Cautious Next Token Prediction¶

Conference: ACL 2025
arXiv: 2507.03038
Code: Available
Area: Others
Keywords: Decoding Strategy, Entropy-Adaptive Sampling, Perplexity Ranking, Training-free, LLM Inference

TL;DR¶

Proposes Cautious Next Token Prediction (CNTP), a training-free adaptive decoding strategy. When the model's prediction entropy is high (showing uncertainty), it samples multiple candidate paths up to a punctuation mark, then selects the path with the lowest perplexity as the final generation. This significantly improves accuracy without sacrificing diversity.

Background & Motivation¶

Current mainstream LLM decoding strategies (top-p/nucleus sampling + temperature scaling) are the "industry default", but tend to generate incoherent or incorrect content when the model is uncertain.
Greedy Decoding: Strong determinism but lacks diversity, prone to falling into local optima.
Stochastic Sampling: Maintains diversity but does not guarantee coherence; error-prone at highly uncertain steps.
Beam Search: Large computational overhead (\(O(L \times B)\)) and lacks adaptability, treating certain and uncertain steps equally.
Self-Consistency: Requires running the entire decoding process \(N_{sc}\) times, with a cost of \(O(N_{sc} \times L)\), offering no adaptability at intermediate steps.
The core insight stems from human behavior: when facing uncertain steps during problem-solving, humans tend to "think more," explore multiple paths, and eventually choose the one they are most confident in. Models can also mimic this "cautious" strategy.
Existing inference-time methods like CoT and Self-Refinement largely rely on external feedback or extensive sampling, leaving a gap for a lightweight, adaptive, and training-free decoding scheme.

Method¶

Overall Architecture¶

The core loop of CNTP: Before generating each token, compute the predictive entropy at the current position \(\rightarrow\) If entropy is low, proceed with normal single-token sampling \(\rightarrow\) If entropy is high, independently sample \(N\) candidate paths up to a punctuation mark \(\rightarrow\) Compute the perplexity of each path \(\rightarrow\) Select the path with the lowest perplexity to append to the sequence \(\rightarrow\) Continue generation.

Key Designs¶

1. Entropy-Based Uncertainty Detection¶

Given the current sequence \(s\), compute the entropy of the probability distribution for the next token:

\[H(s) = -\sum_{w} p(w|s) \log p(w|s)\]

Set two thresholds \(H_{min}\) and \(H_{max}\), and a maximum number of trials \(N_{max}\). The entropy is linearly mapped to the number of trials:

\[N = \max\left(1, \min\left(N_{max}, \left\lfloor\frac{H - H_{min}}{H_{max} - H_{min}} \times N_{max}\right\rfloor\right)\right)\]

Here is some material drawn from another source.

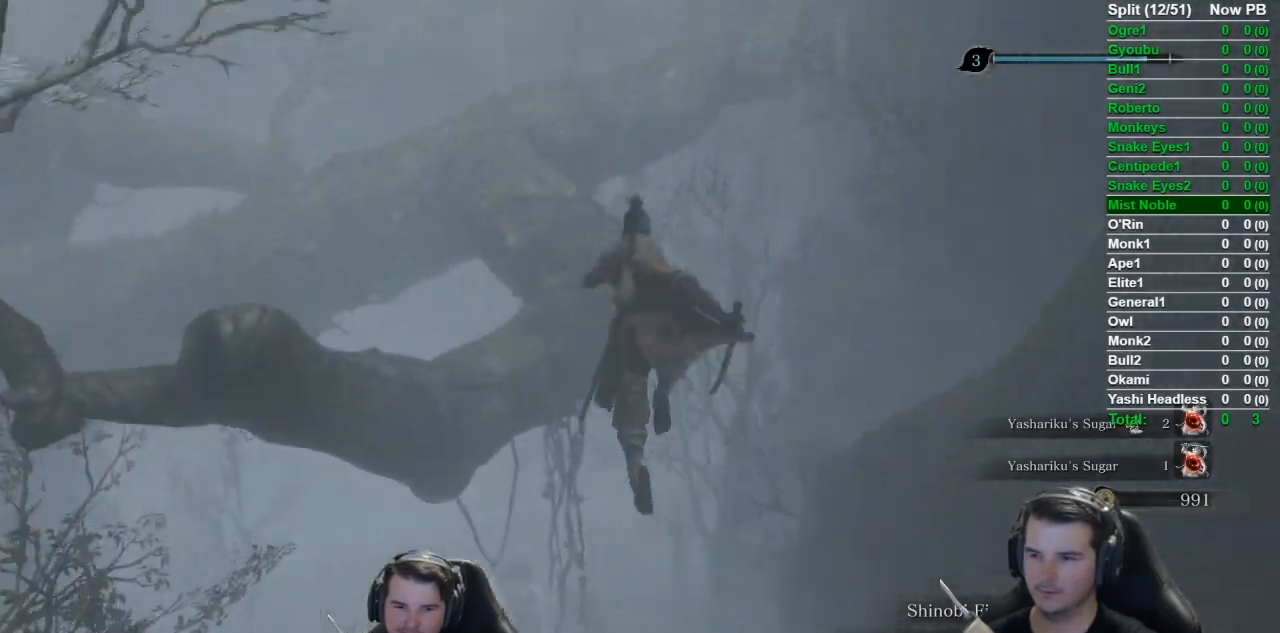
{"buttons": ["B"], "left_stick": "up", "right_stick": "down", "button_events": []}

\(H(s) < H_{min}\): The model is highly confident; \(N=1\), degrading to standard single-step sampling.
\(H(s) > H_{max}\): The model is highly uncertain; \(N=N_{max}\), encouraging full exploration.

2. Multi-Path Sampling and Punctuation-Based Termination¶

When \(N > 1\), independently sample \(N\) candidate paths, each starting from the current position until meeting a punctuation mark (., ?, !, :, ;, ), ], \n) or reaching stop criteria. The design of punctuation-based termination enables CNTP to make locally optimal choices at the sentence level rather than the token level or full-answer level.

3. Perplexity Ranking Selection¶

For each candidate path \(s_i\), compute the sentence-level perplexity:

\[\text{PPL}(s_i) = \exp(\mathcal{L}(s_i)/|s_i|)\]

where \(\mathcal{L}(s_i) = -\sum_{t} \log p(w_t | s_{<t})\).

Select the path with the lowest perplexity as the optimal continuation. This strategy leverages the model's own likelihood function as a "judge," without requiring external feedback.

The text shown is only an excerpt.